Saved entries
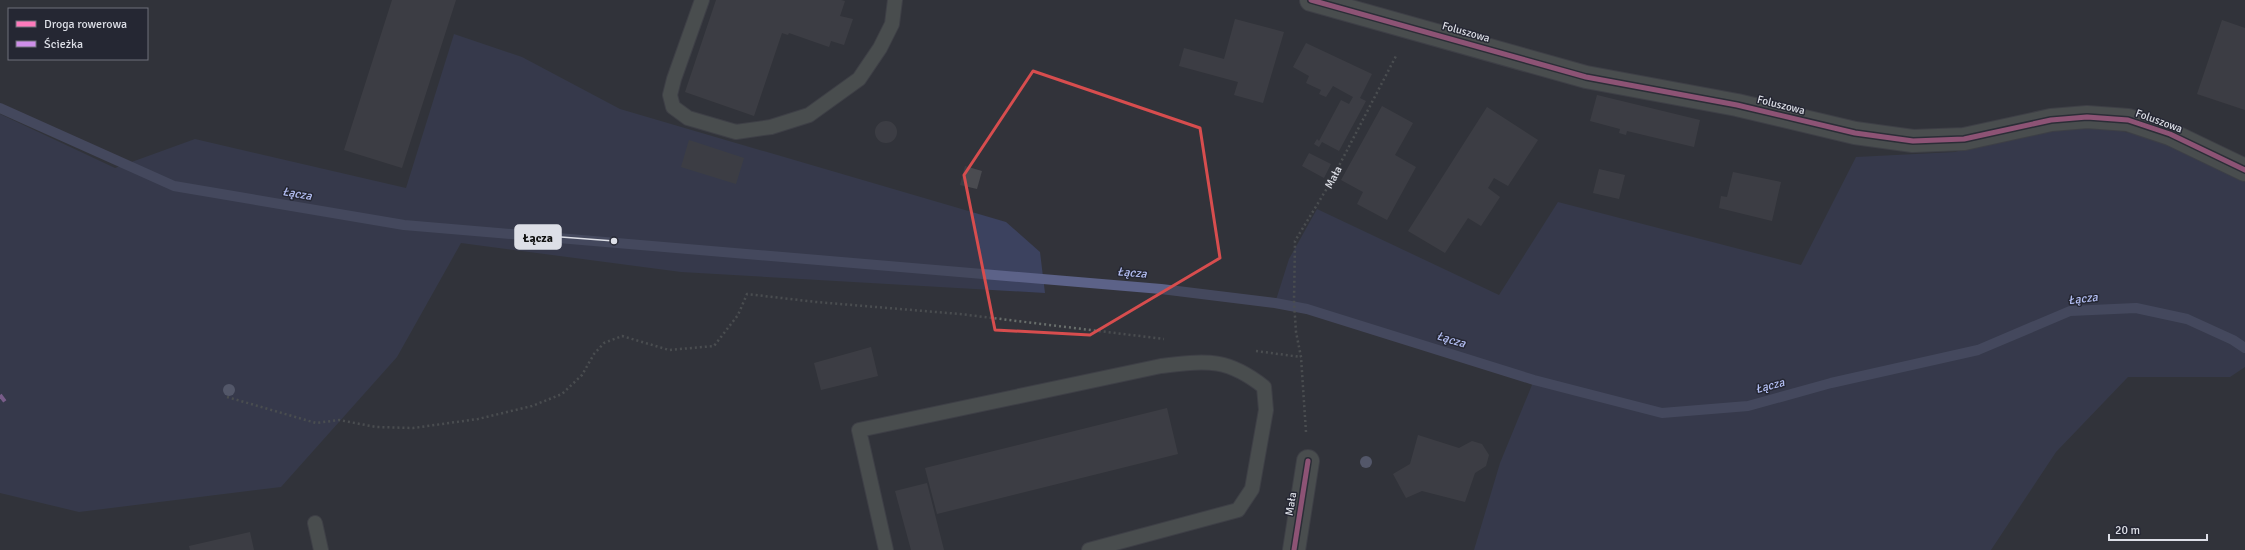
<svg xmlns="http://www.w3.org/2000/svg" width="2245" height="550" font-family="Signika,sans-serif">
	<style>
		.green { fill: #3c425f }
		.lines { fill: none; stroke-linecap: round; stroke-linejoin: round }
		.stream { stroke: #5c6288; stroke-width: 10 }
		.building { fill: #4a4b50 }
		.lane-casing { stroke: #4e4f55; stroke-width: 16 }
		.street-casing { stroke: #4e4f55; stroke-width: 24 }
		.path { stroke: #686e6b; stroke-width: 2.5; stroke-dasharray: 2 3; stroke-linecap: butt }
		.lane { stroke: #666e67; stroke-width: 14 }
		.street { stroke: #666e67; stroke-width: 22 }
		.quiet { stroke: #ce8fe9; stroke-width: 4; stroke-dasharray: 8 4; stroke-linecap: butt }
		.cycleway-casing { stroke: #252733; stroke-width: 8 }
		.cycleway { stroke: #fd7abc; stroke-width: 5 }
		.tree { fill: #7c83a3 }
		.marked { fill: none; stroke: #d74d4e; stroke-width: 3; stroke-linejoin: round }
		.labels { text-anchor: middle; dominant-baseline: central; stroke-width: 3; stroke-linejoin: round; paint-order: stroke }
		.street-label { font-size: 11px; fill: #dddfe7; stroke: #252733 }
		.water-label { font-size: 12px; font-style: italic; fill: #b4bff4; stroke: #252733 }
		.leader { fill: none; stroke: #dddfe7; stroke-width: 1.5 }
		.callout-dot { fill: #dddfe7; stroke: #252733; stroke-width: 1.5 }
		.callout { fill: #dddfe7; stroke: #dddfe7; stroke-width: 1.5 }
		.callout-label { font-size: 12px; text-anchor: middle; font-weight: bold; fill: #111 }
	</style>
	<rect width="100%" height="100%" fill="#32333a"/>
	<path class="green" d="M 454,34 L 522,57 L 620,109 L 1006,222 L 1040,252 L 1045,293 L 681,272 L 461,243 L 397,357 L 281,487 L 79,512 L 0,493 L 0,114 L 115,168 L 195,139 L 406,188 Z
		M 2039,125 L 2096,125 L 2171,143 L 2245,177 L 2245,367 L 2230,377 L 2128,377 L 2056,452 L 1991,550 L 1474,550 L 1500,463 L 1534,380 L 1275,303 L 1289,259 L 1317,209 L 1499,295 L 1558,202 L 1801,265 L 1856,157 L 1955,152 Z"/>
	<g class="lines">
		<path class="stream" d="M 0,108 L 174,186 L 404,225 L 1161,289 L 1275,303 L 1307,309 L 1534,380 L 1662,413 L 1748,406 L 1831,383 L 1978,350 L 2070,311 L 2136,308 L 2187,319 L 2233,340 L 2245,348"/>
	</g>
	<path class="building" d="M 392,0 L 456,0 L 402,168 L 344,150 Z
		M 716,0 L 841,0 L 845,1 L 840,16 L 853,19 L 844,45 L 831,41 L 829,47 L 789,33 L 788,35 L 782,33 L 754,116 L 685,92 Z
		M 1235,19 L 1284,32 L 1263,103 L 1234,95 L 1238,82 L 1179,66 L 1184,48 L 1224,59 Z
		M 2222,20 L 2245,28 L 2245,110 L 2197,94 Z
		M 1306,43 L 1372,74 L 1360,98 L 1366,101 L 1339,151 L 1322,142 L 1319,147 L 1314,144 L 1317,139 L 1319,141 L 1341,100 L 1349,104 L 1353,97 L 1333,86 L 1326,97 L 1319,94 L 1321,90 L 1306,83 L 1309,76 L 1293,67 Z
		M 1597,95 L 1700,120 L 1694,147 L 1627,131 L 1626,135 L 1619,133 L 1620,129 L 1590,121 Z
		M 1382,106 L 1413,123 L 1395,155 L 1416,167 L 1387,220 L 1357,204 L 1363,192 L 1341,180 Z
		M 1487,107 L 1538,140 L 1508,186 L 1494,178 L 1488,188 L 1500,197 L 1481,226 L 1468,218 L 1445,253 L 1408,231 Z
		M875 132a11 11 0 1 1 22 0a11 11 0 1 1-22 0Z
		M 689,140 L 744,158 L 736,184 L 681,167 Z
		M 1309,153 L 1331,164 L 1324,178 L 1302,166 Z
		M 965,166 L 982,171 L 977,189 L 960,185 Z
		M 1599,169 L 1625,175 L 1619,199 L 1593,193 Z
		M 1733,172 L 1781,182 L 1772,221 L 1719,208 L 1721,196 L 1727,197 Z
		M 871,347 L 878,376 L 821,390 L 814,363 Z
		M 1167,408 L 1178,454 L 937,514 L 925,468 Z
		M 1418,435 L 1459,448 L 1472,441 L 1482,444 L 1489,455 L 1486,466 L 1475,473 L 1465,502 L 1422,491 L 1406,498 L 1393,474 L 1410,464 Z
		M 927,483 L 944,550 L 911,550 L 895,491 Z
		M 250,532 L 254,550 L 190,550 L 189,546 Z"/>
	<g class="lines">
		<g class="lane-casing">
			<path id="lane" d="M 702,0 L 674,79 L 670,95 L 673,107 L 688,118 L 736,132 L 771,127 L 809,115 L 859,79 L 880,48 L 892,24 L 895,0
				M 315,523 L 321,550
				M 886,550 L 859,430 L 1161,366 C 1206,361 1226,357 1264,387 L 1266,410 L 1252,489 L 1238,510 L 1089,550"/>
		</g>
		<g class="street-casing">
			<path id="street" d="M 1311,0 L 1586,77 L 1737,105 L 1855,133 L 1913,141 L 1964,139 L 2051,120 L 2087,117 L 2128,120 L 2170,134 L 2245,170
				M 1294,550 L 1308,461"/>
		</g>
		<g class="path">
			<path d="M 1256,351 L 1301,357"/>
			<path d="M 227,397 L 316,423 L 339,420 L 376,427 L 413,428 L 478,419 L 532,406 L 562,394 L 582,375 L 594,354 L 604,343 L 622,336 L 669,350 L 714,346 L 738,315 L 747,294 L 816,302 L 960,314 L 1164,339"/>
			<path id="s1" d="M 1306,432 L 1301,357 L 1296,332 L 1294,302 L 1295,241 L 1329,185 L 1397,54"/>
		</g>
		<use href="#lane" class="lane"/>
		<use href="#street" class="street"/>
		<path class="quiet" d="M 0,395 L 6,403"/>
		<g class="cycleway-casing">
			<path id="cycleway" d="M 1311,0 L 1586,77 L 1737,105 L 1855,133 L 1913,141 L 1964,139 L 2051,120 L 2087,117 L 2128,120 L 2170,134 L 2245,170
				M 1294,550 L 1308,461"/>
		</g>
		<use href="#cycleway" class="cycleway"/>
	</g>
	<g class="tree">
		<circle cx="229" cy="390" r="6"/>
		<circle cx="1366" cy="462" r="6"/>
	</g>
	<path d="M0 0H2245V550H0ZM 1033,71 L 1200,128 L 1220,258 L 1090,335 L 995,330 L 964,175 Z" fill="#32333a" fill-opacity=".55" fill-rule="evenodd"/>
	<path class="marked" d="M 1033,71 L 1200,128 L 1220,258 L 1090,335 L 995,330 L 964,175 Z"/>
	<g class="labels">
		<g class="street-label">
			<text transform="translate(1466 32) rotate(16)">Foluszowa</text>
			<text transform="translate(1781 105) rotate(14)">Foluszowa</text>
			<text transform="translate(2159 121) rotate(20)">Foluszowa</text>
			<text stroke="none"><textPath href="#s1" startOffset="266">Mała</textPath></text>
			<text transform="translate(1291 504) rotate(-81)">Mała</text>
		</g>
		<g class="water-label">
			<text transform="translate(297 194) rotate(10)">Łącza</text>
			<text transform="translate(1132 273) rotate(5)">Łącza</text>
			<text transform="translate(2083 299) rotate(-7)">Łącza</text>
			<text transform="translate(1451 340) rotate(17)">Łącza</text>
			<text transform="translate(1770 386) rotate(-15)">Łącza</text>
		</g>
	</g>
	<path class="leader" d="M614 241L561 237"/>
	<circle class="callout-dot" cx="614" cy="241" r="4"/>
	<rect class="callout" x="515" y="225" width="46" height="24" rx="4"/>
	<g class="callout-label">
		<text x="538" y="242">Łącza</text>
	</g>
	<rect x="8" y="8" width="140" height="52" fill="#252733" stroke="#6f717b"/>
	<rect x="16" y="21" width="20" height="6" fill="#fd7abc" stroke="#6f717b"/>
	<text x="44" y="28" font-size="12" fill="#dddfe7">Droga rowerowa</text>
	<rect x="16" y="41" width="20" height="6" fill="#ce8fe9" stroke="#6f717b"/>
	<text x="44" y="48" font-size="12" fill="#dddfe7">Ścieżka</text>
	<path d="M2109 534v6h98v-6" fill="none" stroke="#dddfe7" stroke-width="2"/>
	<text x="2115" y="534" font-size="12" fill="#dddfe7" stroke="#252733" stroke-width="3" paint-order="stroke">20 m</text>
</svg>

---

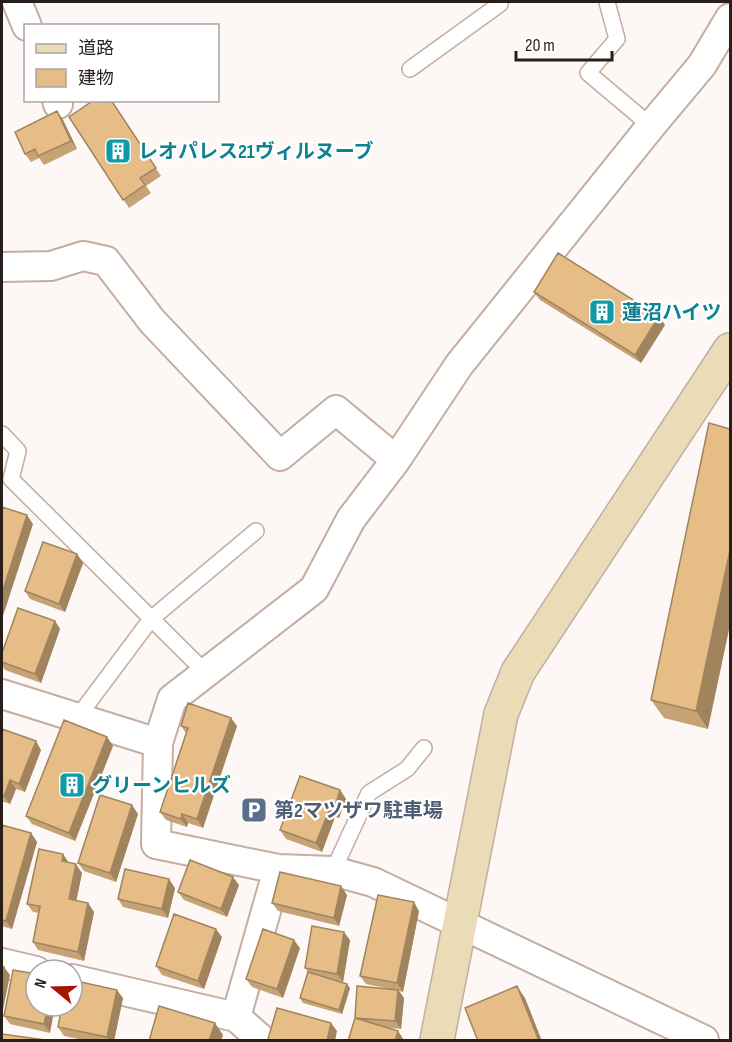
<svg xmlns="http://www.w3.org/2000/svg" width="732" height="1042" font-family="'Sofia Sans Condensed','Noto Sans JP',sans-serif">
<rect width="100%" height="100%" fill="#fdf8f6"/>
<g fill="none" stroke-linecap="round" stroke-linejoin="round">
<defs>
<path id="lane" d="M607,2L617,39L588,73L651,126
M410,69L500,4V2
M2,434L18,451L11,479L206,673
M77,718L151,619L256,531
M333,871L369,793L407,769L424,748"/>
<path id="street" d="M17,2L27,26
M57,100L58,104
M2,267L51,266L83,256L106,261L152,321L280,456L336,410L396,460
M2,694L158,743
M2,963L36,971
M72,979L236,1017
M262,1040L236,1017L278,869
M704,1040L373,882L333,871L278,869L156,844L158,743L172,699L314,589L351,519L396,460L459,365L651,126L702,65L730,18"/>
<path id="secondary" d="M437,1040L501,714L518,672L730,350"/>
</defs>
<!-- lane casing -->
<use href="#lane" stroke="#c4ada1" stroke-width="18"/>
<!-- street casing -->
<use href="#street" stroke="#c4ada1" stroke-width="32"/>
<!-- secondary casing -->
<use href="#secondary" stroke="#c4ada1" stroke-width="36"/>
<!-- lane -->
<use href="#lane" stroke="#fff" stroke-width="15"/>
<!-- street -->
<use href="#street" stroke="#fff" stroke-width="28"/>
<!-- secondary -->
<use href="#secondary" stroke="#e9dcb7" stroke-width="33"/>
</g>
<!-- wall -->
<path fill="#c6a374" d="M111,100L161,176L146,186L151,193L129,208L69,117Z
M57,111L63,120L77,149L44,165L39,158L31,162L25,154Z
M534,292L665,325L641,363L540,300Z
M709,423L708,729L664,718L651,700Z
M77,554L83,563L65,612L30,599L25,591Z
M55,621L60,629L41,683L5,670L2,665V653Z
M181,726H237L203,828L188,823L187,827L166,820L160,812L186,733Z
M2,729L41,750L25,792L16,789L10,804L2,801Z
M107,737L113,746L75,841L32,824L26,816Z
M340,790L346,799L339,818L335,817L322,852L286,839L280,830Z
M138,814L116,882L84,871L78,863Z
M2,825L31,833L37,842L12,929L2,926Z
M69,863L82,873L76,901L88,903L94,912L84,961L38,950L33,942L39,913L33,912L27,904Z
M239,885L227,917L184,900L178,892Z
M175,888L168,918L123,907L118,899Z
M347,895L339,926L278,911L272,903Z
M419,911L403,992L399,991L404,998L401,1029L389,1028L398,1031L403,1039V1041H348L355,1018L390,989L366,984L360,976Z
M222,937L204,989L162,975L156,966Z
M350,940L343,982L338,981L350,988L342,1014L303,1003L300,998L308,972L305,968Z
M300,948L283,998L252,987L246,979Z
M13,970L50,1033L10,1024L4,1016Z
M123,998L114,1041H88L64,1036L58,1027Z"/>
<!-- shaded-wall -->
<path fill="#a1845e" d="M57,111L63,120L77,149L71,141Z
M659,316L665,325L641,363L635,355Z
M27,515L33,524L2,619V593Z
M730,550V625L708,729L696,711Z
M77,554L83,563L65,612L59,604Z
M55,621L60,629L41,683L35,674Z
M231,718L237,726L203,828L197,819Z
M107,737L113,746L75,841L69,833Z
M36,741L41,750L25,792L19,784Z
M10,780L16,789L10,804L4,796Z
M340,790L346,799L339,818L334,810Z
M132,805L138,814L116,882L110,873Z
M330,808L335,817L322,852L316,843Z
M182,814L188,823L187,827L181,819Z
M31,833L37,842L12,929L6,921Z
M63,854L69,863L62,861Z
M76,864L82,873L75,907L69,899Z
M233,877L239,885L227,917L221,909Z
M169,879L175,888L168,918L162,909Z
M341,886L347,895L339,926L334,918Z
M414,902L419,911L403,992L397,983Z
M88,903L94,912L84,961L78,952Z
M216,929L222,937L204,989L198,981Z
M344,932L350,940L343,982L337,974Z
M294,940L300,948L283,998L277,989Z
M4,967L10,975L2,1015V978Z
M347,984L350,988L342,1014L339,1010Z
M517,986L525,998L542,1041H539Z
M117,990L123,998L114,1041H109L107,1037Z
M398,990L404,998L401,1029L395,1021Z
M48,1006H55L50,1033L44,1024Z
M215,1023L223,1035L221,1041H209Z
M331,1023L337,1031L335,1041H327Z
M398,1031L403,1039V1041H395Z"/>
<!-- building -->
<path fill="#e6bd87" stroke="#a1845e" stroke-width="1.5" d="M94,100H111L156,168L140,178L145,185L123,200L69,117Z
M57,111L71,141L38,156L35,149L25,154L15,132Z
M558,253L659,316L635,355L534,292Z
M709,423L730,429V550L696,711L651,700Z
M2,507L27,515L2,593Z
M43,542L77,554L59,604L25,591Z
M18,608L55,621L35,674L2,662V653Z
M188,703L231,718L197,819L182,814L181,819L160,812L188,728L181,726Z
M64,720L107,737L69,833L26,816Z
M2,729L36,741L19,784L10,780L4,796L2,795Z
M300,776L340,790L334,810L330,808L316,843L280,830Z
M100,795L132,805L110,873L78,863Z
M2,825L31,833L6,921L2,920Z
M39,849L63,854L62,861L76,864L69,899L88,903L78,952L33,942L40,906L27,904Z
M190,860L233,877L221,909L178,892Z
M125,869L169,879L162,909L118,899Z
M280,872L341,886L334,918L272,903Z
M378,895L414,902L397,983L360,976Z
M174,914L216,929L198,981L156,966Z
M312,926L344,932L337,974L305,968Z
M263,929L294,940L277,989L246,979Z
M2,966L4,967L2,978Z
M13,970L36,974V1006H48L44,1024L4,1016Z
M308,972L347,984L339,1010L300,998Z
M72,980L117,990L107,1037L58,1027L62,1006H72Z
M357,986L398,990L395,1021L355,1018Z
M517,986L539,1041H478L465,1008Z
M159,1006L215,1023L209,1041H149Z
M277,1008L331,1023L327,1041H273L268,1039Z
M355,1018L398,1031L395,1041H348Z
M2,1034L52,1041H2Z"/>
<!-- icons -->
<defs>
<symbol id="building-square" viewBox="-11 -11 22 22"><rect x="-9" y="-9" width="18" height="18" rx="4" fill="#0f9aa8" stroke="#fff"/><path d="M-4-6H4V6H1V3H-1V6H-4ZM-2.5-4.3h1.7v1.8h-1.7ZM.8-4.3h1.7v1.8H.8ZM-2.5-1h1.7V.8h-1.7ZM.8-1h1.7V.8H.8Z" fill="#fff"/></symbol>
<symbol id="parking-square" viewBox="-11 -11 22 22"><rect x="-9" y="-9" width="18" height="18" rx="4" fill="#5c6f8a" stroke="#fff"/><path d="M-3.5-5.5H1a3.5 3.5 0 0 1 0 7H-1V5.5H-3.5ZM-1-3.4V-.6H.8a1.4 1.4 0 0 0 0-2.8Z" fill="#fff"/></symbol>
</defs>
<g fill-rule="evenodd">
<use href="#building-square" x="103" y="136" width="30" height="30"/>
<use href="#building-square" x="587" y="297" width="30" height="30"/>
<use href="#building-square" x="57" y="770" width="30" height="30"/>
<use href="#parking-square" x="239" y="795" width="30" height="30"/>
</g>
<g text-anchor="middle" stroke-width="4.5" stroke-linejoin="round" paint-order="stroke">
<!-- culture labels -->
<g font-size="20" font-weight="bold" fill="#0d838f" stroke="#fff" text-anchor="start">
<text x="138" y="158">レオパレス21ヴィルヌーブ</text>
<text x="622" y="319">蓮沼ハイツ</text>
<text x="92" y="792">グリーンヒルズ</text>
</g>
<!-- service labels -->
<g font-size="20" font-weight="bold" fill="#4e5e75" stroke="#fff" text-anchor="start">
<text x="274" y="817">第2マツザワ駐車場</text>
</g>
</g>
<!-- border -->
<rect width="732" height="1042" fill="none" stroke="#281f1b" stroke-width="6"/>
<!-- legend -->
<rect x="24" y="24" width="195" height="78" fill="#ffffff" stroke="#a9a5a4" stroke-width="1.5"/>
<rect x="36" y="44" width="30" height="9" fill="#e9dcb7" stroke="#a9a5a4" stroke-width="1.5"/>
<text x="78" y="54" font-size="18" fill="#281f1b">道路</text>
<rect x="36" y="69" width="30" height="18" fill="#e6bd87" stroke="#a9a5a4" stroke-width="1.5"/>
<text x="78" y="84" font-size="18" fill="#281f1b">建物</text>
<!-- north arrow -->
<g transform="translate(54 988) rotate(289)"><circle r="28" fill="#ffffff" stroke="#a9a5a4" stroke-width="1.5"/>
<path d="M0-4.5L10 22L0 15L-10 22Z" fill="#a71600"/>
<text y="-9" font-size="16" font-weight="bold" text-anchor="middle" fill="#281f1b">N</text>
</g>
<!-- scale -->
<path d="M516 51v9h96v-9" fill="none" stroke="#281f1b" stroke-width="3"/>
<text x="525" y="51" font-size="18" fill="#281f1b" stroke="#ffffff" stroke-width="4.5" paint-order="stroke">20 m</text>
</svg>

• **What is needed**: From the records above, transcribe without alteration every line from the one with "M138,814L116,882L84,871L78,863Z" to the one with "M215,1023L223,1035L221,1041H209Z", inclusive.

• **Solution for this exercise**:
M138,814L116,882L84,871L78,863Z
M2,825L31,833L37,842L12,929L2,926Z
M69,863L82,873L76,901L88,903L94,912L84,961L38,950L33,942L39,913L33,912L27,904Z
M239,885L227,917L184,900L178,892Z
M175,888L168,918L123,907L118,899Z
M347,895L339,926L278,911L272,903Z
M419,911L403,992L399,991L404,998L401,1029L389,1028L398,1031L403,1039V1041H348L355,1018L390,989L366,984L360,976Z
M222,937L204,989L162,975L156,966Z
M350,940L343,982L338,981L350,988L342,1014L303,1003L300,998L308,972L305,968Z
M300,948L283,998L252,987L246,979Z
M13,970L50,1033L10,1024L4,1016Z
M123,998L114,1041H88L64,1036L58,1027Z"/>
<!-- shaded-wall -->
<path fill="#a1845e" d="M57,111L63,120L77,149L71,141Z
M659,316L665,325L641,363L635,355Z
M27,515L33,524L2,619V593Z
M730,550V625L708,729L696,711Z
M77,554L83,563L65,612L59,604Z
M55,621L60,629L41,683L35,674Z
M231,718L237,726L203,828L197,819Z
M107,737L113,746L75,841L69,833Z
M36,741L41,750L25,792L19,784Z
M10,780L16,789L10,804L4,796Z
M340,790L346,799L339,818L334,810Z
M132,805L138,814L116,882L110,873Z
M330,808L335,817L322,852L316,843Z
M182,814L188,823L187,827L181,819Z
M31,833L37,842L12,929L6,921Z
M63,854L69,863L62,861Z
M76,864L82,873L75,907L69,899Z
M233,877L239,885L227,917L221,909Z
M169,879L175,888L168,918L162,909Z
M341,886L347,895L339,926L334,918Z
M414,902L419,911L403,992L397,983Z
M88,903L94,912L84,961L78,952Z
M216,929L222,937L204,989L198,981Z
M344,932L350,940L343,982L337,974Z
M294,940L300,948L283,998L277,989Z
M4,967L10,975L2,1015V978Z
M347,984L350,988L342,1014L339,1010Z
M517,986L525,998L542,1041H539Z
M117,990L123,998L114,1041H109L107,1037Z
M398,990L404,998L401,1029L395,1021Z
M48,1006H55L50,1033L44,1024Z
M215,1023L223,1035L221,1041H209Z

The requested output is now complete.